*Document extract*.
*** Block opens ***

Analyst: Apple on target for its first $100 billion revenue year

“Thanks to the huge success of the iPad and the iPhone, Apple appears on target to top the $100 billion annual revenue mark for the first time when it reports results for the fiscal year ending September 2011,” Eric Savitz blogs for Forbes.

“That puts the company well ahead of Microsoft, and close to parity with IBM, while still trailing tech revenue leader Hewlett-Packard, which should top $130 billion in revenue for its October 2011 fiscal year,” Savitz reports. “And there should be more growth from there.”

Savitz reports, “Needham analyst Charlie Wolf raised his FY 2011 revenue forecast for the company to $103.9 billion from $98.9 billion; his EPS forecast goes to $23.25 a share from $22.25. For FY 2012, he now sees $125 billion in revenue and profits of $27.35 a share, up from $118 billion and $25.50. The higher estimates, he writes, reflect a revised forecast for iPad sales: he now sees the company selling 30 million units this year and 40 million next, up from 20 million and 30 million previously.”

Read more in the full article here.


  1. And they only needed to blatantly disregard Nokia patents to get there.

    Okay that’s not entirely true. They did have to steal XEROX’s ideas somewhere in there as well.

    Ill-gotten gains, my friends.

    1. Xerox sued Apple over this and the case got thrown out — ahem…

      “Xerox filed a lawsuit against Apple claiming Apple had infringed copyrights Xerox held on its GUIs. Xerox had invited the Macintosh design team to view their GUI computers at the PARC research lab; these visits had been very influential on the development of the Macintosh GUI. Xerox’s lawsuit appeared to be a defensive move to ensure that if Apple v. Microsoft established that “look and feel” was copyrightable, then Xerox would be the primary beneficiary, rather than Apple. The Xerox case was dismissed.”

*** Block closes ***

*What you will do*.
a – Answer these from the Apple revenue article:
(i) Which company does it call the tech revenue leader?
(ii) To what figure did Charlie Wolf raise his FY 2011 revenue forecast for Apple?
(iii) Where did Xerox invite the Macintosh design team to view its GUI computers?
b – Please list every Apple product named in the Apple revenue article.
c – Extend the Apple revenue article, picking up right after its final sentence.
This data comes from a separate source.

*Saved entries*.
*** Block opens ***

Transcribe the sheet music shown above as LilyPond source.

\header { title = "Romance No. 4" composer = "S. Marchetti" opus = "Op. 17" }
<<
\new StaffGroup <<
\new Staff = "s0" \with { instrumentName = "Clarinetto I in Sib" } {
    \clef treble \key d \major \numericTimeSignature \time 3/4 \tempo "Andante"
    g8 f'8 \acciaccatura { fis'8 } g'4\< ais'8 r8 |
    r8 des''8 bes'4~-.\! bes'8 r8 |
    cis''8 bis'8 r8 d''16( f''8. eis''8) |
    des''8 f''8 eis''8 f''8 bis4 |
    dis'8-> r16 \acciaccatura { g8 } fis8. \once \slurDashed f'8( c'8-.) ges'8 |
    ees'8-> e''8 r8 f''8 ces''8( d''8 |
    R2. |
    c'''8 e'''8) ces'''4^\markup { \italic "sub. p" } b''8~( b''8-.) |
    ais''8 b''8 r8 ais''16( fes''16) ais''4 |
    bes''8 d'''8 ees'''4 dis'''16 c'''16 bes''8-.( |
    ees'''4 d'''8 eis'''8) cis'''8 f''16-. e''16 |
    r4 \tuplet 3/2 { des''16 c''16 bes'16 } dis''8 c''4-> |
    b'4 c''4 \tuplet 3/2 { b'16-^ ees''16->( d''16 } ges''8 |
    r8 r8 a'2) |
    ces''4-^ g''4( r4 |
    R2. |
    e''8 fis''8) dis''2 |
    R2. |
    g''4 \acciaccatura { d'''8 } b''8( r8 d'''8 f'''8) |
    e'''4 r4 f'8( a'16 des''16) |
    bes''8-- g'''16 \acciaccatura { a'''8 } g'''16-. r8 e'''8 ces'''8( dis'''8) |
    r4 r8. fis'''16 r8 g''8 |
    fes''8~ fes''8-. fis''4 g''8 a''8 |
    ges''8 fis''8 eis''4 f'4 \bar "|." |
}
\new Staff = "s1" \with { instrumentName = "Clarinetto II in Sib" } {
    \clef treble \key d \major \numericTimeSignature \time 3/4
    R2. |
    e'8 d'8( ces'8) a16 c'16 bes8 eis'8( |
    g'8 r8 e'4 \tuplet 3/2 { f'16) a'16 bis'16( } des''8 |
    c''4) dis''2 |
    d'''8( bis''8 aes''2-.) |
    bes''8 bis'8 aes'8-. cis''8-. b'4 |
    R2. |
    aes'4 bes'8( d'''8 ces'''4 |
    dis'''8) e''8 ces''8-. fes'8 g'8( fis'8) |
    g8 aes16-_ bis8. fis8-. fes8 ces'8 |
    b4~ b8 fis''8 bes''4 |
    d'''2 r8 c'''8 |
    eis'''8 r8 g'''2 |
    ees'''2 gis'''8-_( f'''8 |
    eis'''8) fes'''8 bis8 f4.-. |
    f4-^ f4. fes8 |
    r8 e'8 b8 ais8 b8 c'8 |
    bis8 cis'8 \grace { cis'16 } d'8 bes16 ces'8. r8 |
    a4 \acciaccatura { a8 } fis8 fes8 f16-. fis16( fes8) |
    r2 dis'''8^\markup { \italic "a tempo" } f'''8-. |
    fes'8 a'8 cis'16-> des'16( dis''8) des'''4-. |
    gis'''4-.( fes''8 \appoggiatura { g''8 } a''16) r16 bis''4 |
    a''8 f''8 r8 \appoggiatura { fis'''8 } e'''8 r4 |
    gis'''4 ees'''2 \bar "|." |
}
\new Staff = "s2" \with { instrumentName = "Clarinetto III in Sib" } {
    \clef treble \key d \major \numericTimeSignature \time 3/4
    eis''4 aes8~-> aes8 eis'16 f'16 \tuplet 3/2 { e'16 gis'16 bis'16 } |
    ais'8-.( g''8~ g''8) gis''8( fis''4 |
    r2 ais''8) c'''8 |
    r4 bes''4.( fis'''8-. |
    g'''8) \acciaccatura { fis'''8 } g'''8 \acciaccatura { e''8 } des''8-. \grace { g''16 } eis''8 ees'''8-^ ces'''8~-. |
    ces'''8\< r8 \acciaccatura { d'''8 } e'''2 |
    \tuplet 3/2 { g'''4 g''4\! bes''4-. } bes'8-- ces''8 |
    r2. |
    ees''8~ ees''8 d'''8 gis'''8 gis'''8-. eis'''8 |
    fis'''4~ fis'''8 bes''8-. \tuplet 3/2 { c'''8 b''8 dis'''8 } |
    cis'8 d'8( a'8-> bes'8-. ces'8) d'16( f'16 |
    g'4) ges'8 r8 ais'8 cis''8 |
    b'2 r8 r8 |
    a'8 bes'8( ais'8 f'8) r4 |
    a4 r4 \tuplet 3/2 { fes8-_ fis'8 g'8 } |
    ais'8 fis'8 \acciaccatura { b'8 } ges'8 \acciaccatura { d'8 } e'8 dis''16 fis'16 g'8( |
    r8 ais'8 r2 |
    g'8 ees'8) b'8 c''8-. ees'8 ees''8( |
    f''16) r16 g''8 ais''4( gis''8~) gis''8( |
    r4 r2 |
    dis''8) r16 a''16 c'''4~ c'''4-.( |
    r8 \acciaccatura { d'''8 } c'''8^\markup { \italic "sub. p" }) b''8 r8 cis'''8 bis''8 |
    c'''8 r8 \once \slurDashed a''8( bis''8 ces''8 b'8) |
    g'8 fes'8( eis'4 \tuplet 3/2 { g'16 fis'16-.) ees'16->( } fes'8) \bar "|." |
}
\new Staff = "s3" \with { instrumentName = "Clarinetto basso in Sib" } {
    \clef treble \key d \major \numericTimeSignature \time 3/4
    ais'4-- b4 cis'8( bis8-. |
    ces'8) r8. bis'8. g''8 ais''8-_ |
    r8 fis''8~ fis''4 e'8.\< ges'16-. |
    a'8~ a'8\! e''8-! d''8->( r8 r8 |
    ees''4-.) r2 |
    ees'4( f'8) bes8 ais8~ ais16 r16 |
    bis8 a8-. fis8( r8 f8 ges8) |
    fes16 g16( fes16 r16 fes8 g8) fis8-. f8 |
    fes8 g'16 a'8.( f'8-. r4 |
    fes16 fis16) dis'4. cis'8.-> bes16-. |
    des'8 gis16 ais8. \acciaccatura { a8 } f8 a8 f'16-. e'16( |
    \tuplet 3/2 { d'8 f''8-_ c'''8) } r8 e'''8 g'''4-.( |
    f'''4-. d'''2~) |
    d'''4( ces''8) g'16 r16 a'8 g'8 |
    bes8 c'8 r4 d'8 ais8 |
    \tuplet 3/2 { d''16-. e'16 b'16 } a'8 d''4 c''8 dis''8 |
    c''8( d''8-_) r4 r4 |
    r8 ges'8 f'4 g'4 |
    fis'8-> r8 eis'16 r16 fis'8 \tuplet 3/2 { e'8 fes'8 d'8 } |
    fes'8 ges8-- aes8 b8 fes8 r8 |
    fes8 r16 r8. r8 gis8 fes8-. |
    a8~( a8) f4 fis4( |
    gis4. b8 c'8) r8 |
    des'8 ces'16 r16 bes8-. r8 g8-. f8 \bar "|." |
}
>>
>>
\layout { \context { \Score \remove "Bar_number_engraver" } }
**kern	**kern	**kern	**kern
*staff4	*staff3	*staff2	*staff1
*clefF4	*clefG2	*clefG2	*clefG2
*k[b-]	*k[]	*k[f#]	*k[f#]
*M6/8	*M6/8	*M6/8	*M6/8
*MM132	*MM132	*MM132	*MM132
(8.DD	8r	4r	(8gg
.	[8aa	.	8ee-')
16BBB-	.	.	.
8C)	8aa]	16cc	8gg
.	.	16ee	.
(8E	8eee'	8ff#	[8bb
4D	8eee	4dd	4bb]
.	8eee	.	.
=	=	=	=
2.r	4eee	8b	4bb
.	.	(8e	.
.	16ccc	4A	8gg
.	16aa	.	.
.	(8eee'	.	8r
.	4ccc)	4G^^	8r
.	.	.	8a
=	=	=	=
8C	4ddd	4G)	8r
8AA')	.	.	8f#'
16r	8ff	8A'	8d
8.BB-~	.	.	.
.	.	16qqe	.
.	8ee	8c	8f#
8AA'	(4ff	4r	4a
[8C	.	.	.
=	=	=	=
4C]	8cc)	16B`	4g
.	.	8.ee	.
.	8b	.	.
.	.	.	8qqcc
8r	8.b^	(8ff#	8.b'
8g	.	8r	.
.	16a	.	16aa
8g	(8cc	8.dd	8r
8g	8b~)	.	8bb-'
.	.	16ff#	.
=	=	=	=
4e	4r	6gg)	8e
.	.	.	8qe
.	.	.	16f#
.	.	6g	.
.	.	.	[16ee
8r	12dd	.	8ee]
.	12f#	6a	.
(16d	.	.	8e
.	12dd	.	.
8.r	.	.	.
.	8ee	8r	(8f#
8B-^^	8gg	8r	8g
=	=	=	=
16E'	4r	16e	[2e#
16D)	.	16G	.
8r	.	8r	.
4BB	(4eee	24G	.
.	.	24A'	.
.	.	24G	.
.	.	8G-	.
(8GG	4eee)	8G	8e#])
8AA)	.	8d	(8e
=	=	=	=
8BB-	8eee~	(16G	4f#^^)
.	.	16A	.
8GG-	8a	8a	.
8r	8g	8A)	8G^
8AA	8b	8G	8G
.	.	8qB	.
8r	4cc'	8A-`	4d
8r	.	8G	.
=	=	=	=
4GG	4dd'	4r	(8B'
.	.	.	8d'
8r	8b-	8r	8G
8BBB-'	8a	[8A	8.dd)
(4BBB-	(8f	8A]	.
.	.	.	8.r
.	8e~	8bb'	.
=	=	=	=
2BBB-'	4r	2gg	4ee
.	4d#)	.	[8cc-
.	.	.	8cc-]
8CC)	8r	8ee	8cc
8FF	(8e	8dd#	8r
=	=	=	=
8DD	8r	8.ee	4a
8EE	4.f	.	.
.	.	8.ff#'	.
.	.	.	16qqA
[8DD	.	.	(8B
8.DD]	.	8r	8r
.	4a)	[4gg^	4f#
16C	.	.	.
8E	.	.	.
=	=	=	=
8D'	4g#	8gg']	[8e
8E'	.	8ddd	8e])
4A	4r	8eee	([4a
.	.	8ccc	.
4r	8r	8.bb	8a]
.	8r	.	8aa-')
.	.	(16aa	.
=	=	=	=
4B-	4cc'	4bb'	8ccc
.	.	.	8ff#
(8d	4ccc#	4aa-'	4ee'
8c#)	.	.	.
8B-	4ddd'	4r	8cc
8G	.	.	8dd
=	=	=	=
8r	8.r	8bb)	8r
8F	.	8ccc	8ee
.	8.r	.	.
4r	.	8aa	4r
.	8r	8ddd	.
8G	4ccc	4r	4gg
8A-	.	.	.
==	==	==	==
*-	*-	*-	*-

*** Block closes ***

*Answer list*.
a –
(i) Hewlett-Packard
(ii) $103.9 billion
(iii) The PARC research lab

b – iPad, iPhone, Macintosh

c –
    2. Apple did NOT implement their GUI in the same way that Xerox did. No IP was stolen.

      Apple did NOT disregard Nokia’s patents. Nokia made some of their core patents part of an industry standard agreeing to charge FRAND terms. Nokia, instead of asking for FRAND terms, was asking for 3x the amount. The only one “blatantly disregard”ing anything was Nokia.

  2. The only thing holding Apple sales and market share back is manufacturing! Remember what Tin Cook said that if they could have made more they would have sold more. I am still reading about lines in the morning at the Apple stores weeks after the iPad 2 release.

    If you want to know how many products Apple will sell, figure out where the bottleneck is. I am sure Apple is working on that. Isn’t it great to have more than $60 billion in the bank for small problems like this.

  3. News Flash= Zune Tang minus the tang

    Xerox was well paid, including equity in Apple, which they foolishly unloaded years ago.

    MS apologists dragging out the same tired old tropes is so last century.